### Data supplied ###

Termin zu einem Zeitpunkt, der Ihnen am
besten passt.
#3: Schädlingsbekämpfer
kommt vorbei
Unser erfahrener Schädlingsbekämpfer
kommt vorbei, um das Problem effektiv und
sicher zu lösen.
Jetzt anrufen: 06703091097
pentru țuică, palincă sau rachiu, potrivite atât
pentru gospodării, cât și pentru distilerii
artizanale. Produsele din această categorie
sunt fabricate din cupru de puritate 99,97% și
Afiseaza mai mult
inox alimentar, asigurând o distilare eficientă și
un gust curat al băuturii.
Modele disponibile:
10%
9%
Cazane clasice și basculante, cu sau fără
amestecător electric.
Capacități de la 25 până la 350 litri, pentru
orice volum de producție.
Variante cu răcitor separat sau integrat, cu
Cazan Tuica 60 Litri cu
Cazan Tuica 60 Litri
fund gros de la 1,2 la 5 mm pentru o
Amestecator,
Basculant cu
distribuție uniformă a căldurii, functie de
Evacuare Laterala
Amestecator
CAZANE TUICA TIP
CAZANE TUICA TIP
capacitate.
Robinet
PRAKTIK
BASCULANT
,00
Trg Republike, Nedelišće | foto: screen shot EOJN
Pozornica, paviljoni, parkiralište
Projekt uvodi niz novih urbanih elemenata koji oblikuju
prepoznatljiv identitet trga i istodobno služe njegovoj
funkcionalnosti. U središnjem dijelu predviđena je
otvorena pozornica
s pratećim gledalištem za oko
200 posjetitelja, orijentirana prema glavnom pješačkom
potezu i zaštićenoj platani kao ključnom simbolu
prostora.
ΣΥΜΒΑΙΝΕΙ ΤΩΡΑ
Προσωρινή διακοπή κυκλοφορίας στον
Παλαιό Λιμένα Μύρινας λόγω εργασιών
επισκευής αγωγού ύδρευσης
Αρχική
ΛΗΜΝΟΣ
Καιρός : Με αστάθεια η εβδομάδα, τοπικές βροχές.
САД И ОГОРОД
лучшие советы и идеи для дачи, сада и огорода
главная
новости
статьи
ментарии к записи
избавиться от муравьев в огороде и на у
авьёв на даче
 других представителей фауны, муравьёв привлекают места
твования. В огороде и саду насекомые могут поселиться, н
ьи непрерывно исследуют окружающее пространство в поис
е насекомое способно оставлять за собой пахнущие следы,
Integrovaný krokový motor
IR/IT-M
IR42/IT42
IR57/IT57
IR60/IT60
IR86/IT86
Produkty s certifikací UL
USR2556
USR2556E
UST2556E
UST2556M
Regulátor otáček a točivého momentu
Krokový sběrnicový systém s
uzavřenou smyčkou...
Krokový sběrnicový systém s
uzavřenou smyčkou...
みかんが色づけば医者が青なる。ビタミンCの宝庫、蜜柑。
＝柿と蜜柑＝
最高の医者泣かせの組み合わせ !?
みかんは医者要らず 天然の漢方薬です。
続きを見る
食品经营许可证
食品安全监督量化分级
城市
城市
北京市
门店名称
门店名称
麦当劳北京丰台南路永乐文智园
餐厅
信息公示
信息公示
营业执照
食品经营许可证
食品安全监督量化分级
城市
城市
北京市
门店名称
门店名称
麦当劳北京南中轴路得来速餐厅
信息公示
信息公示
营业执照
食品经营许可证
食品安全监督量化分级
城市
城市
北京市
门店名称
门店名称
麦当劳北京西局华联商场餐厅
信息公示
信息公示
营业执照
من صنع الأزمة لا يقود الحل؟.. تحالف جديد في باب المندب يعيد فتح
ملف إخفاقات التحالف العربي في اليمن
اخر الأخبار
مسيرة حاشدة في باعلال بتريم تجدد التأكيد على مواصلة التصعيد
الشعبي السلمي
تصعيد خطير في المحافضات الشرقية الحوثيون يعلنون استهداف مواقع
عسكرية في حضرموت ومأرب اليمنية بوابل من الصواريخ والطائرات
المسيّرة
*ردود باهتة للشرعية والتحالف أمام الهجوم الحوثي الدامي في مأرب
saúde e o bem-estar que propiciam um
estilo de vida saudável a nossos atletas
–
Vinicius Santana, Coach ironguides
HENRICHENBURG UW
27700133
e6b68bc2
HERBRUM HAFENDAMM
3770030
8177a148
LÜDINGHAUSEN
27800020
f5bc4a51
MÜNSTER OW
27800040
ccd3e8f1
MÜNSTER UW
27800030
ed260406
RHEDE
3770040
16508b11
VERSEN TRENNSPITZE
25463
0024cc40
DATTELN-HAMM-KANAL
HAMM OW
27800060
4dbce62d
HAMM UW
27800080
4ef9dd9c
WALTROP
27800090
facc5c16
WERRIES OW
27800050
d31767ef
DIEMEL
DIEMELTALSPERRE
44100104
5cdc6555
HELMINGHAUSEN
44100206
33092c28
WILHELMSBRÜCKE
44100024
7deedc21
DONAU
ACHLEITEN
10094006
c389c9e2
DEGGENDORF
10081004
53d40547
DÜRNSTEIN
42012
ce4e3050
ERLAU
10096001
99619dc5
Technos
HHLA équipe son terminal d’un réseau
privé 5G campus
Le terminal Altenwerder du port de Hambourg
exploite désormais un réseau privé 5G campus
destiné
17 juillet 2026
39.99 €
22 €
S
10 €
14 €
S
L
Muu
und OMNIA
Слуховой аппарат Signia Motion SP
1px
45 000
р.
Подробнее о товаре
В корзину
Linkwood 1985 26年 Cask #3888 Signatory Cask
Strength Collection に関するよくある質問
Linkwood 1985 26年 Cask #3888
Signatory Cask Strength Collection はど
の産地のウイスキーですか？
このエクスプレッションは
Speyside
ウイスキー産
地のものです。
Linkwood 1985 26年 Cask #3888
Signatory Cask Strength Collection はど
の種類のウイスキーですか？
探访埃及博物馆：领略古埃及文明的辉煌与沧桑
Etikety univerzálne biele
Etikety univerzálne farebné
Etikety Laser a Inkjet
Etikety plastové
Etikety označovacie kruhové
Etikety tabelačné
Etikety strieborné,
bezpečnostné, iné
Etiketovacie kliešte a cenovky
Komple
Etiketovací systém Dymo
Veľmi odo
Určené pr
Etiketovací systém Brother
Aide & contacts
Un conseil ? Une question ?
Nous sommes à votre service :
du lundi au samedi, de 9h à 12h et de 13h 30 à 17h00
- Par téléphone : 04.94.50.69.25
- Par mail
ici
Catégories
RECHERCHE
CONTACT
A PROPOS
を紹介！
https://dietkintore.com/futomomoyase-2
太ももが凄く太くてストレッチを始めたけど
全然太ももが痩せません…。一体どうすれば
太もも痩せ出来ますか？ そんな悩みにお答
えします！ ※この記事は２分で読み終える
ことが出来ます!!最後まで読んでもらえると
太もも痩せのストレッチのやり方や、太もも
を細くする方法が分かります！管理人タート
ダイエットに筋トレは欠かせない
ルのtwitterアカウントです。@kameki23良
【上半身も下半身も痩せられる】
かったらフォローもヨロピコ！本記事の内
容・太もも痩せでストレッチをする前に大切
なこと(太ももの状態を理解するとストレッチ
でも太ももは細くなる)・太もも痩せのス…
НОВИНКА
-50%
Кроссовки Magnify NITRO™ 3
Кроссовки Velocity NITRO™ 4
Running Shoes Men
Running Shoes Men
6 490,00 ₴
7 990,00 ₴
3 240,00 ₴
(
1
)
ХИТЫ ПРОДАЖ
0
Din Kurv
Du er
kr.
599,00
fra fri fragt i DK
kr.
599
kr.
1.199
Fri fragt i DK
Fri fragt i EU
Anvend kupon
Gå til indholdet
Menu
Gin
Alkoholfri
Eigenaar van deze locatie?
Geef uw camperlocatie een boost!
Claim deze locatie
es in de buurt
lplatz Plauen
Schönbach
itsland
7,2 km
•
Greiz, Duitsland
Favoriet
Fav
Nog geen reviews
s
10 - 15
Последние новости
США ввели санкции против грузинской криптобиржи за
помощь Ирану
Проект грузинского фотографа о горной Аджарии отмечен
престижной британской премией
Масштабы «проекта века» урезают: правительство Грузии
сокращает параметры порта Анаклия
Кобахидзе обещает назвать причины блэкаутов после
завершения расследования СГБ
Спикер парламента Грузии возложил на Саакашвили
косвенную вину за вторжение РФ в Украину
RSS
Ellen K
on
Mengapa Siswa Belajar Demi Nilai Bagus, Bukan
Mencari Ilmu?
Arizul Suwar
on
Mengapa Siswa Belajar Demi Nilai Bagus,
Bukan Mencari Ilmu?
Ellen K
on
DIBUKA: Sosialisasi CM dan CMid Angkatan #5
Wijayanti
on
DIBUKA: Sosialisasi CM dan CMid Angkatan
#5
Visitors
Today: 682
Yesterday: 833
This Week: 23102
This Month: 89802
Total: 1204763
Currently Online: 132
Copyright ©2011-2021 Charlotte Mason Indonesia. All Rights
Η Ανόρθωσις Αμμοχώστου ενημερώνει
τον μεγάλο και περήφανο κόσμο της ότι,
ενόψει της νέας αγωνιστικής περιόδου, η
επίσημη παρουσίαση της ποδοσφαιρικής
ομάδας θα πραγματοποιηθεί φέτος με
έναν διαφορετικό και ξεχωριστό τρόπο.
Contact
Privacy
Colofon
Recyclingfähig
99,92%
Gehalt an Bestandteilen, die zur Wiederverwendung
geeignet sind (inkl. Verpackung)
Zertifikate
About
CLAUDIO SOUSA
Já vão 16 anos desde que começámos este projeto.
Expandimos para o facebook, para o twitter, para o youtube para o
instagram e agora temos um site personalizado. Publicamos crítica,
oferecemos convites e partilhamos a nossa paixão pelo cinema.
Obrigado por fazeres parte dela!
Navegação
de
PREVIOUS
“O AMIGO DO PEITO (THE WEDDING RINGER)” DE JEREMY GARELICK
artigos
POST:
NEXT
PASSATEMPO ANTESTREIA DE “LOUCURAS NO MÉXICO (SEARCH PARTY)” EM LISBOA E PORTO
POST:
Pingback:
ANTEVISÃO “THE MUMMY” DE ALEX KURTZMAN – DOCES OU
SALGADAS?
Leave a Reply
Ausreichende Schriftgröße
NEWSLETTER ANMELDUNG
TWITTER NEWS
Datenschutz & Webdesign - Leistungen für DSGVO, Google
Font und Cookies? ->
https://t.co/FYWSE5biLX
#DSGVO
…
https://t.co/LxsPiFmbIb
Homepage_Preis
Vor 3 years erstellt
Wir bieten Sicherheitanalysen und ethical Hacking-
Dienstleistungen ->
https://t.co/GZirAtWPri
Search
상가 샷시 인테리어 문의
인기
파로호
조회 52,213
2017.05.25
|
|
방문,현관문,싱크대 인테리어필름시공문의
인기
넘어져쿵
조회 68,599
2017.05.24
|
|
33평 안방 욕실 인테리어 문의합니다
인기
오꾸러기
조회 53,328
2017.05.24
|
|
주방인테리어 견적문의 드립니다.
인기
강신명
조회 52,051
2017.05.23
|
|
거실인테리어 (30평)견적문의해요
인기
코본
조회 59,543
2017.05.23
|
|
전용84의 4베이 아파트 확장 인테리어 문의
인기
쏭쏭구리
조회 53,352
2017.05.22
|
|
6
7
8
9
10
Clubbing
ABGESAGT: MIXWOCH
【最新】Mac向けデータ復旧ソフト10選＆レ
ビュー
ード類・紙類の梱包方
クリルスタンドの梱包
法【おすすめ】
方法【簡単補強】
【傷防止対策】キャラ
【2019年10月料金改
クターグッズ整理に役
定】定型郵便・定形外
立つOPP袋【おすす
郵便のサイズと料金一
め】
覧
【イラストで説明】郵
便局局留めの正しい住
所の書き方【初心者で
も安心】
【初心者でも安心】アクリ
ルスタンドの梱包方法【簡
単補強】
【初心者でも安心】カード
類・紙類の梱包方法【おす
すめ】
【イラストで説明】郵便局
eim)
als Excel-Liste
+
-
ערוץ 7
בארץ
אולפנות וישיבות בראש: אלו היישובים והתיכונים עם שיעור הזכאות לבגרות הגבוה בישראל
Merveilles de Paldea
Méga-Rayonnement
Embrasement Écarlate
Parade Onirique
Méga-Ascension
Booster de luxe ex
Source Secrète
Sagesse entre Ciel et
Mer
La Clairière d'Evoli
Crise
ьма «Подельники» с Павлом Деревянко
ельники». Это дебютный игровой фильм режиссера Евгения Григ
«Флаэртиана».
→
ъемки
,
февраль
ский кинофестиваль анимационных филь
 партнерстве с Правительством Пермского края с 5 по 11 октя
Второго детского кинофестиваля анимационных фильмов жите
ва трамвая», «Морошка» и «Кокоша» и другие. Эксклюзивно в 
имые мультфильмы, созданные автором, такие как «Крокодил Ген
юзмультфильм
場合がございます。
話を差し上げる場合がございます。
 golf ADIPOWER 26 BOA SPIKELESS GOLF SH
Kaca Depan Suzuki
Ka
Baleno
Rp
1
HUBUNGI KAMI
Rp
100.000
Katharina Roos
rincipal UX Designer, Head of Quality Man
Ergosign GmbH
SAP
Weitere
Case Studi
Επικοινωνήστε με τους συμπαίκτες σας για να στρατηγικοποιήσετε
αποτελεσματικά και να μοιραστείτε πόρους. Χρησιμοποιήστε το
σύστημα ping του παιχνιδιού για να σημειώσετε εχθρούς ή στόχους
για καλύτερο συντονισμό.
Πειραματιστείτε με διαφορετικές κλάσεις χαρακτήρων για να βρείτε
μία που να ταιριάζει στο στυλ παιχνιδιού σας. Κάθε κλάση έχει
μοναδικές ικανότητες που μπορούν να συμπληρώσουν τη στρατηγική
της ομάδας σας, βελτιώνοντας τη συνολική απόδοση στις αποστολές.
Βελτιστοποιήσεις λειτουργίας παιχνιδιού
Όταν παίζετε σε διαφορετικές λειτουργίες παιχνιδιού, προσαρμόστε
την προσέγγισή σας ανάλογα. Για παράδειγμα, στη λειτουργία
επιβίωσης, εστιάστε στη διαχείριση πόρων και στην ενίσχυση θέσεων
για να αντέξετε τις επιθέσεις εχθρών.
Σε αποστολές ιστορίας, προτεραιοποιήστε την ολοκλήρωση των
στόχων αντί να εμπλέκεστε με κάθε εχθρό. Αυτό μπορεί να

###

__Goal of the exercise__:
Edit the data from its beginning through the line containing "Capacități de la 25 până la 350 litri, pentru" by replacing "Schädlingsbekämpfer" with "Kammerjäger" and leaving everything else unchanged. Give back only that part.

__Response below__:
Termin zu einem Zeitpunkt, der Ihnen am
besten passt.
#3: Kammerjäger
kommt vorbei
Unser erfahrener Kammerjäger
kommt vorbei, um das Problem effektiv und
sicher zu lösen.
Jetzt anrufen: 06703091097
pentru țuică, palincă sau rachiu, potrivite atât
pentru gospodării, cât și pentru distilerii
artizanale. Produsele din această categorie
sunt fabricate din cupru de puritate 99,97% și
Afiseaza mai mult
inox alimentar, asigurând o distilare eficientă și
un gust curat al băuturii.
Modele disponibile:
10%
9%
Cazane clasice și basculante, cu sau fără
amestecător electric.
Capacități de la 25 până la 350 litri, pentru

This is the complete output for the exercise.